For a long time, I have believed in the concept of guidance. I get messages, am directed in specific directions, and sometimes just ‘know’ things. I am aware that there is an unseen community that is also supporting me (all of us). I am ever grateful for this. It is the not knowing and acknowledging of this that is at the root of one of the biggest problems that we have… the idea that we are alone, that we are not part of, or responsible for the well-being of our entire community.
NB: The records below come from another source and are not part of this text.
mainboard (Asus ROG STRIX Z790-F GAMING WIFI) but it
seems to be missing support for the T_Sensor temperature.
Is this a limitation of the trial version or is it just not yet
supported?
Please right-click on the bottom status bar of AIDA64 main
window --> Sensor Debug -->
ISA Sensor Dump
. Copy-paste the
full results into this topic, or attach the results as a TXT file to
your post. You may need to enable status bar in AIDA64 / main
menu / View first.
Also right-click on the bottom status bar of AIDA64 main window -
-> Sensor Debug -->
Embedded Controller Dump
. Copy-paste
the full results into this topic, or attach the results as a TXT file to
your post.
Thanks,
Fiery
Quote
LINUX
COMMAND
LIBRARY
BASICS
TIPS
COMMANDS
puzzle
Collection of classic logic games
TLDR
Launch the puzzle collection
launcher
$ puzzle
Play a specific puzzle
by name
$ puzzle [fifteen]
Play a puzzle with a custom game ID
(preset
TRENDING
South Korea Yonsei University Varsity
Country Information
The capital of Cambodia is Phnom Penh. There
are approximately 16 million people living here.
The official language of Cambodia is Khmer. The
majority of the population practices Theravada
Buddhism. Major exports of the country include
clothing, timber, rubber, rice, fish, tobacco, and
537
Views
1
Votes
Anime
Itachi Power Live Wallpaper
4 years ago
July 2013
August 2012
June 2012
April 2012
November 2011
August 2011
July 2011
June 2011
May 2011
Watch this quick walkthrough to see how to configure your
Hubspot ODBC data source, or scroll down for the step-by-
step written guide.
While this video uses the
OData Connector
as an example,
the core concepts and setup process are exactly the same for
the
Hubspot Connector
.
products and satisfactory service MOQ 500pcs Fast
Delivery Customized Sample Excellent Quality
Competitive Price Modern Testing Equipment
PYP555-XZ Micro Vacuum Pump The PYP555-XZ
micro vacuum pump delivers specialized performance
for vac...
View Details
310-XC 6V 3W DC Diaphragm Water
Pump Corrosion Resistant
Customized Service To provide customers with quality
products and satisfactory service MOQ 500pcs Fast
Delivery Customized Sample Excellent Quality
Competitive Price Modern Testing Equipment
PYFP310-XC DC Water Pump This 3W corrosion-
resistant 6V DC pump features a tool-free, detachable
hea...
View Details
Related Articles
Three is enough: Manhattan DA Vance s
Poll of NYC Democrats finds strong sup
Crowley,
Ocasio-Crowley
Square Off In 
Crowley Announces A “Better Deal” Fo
A while ago, as I was meditating, I was not happy about the noise from the leaf blower interfering with my peace. Then as I shifted my thoughts to the man who had to spend part of his day in the middle of that noise in order to survive, I felt myself loosen a little. I felt more compassion. It is not just about me. Yet the designers of such machines, are focused on getting the job done, not on the experience of the people who have to operate these machines or those who have to listen. This limited point of view creates enormous problems in our world in many scenarios. A more expansive awareness of the inner space and needs of all, coupled with compassion, would cause us to end much of the suffering that exists on this planet.

We live in a world of enormous possibility. One of the freedoms that we have is the freedom to think and imagine, as well as the freedom to look at ourselves and apply our thoughts, dreams, and imaginings.

Recently, reading, I came across the idea that the four elements — Water, Air, Earth, and Fire — are conscious beings. Although I am somewhat familiar with the Indigenous Peoples’ ceremony of giving thanks to the four directions as beings, I had never really thought about it like this.

These four archetypal beings, meaning beings that are at the root of our consciousness and the structure of our world, hold space for us to live in this physical reality. This is somewhat similar to seeing humanity as vast beings that hold space for the gazillion microbes that exist within us. If the fabric of our very world and being is alive and conscious with intention, then that changes how we relate to our lives. We are held by others. And we hold others.

As I pondered upon this idea, I could feel the grace in it. All of a sudden, everything was alive. Everything was conscious. There is meaning and intention in everything. I carried this idea with me. It comforted me somehow.

A few days later, in a conversation, I mentioned the idea of making only decisions that will be good for those of us who are living seven generations from now — another idea from the Indigenous Peoples. Another idea that if taken seriously, would completely reform our world. Every action would be contemplated as part of a web of intention, leading to specific wanted or unwanted results — to our future.

If those four elements are conscious and alive, holding space for me, can I hold space for those who follow me? What choices will I make? Which ones will I change?

The pressures of our world dictate choices for living quick and easy. Fast food, fast lives, decisions to make a buck today. When did we fall away from life as sacred?

How are you focused on your life? Do you feel the aliveness in the mountains? In the mist, the sun, the sky? When you eat an apple, do you feel the crunch, smell the aroma, taste the sweet sourness? Do you feel the energy of the apple flow through you? Do you think about how you are impacting not just the now, but also the future in each moment and every choice you make?

This is a big place to stand, and it is hard to shrink it down to each choice in each moment. But if you did, what would you change? How would you feel differently? What would you honor differently?

When you lost it and screamed, scaring your child, would you be able to say to yourself, I need to find a way not to do this anymore? Would you choose to get the help you need? Or just push away your feelings and allow this cycle to repeat?

It is easy to forget about the trees. Easy to forget about these other worlds. For there are so many different worlds. We tend to fall into our own insular routine.

It is in honoring our connection with others that we genuinely become whole and spiritual. As Brene Brown says, “Connection is the energy that is created between people when they feel seen, heard and valued; when they can give and receive without judgment.” This energy is spiritual in nature. It is of the heart and love.

Relationships and connection are at the root of everything. Relationship to self, to others, to the world. When two halves come together in an empowered way, the new whole is something more. When we stop and take notice of others with respect or honor, of their beauty, joy, or suffering, we expand our world.